YOUR TASK
In the entries below, find the line with "Table 5. Regression" and the line with "Figure 10. Comparison". Print those two and everything between them exactly, and nothing else.
————————
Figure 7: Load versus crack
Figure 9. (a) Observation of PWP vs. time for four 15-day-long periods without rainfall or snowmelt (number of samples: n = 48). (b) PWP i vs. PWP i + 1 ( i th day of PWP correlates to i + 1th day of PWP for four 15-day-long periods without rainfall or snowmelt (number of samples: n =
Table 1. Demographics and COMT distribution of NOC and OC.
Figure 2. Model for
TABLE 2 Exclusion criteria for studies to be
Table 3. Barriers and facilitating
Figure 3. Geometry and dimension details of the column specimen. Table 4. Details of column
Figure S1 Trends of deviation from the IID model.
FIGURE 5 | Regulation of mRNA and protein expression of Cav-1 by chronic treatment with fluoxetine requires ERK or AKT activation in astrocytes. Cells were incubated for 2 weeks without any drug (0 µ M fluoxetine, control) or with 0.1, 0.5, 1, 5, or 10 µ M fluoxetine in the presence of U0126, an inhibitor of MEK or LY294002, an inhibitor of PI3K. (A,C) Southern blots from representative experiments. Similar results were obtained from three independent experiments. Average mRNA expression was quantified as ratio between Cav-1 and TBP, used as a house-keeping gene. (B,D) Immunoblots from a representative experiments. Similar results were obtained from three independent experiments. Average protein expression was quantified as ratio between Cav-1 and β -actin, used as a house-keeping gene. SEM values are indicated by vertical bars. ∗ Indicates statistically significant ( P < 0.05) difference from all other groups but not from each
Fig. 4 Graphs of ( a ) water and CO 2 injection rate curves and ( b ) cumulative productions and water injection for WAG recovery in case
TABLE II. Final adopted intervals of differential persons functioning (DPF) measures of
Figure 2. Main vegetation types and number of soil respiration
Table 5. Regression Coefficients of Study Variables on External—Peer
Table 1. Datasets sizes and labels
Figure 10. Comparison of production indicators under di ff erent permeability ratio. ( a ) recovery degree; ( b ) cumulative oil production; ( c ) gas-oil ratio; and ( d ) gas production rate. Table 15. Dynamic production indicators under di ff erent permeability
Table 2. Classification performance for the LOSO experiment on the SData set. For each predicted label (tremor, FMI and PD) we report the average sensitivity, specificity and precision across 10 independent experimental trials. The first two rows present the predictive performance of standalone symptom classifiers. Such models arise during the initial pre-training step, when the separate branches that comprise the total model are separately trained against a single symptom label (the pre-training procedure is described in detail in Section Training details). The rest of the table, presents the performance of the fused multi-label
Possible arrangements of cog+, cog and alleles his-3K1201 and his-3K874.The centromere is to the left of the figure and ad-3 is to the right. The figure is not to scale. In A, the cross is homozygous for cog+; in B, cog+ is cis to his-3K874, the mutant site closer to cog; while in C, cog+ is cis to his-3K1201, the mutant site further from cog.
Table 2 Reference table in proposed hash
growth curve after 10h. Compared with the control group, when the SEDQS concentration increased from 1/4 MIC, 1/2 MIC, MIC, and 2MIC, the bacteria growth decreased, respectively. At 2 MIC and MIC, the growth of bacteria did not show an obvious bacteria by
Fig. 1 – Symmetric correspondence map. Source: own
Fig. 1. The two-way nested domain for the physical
————————
SOLUTION FOR THIS TASK
Table 5. Regression Coefficients of Study Variables on External—Peer
Table 1. Datasets sizes and labels
Figure 10. Comparison of production indicators under di ff erent permeability ratio. ( a ) recovery degree; ( b ) cumulative oil production; ( c ) gas-oil ratio; and ( d ) gas production rate. Table 15. Dynamic production indicators under di ff erent permeability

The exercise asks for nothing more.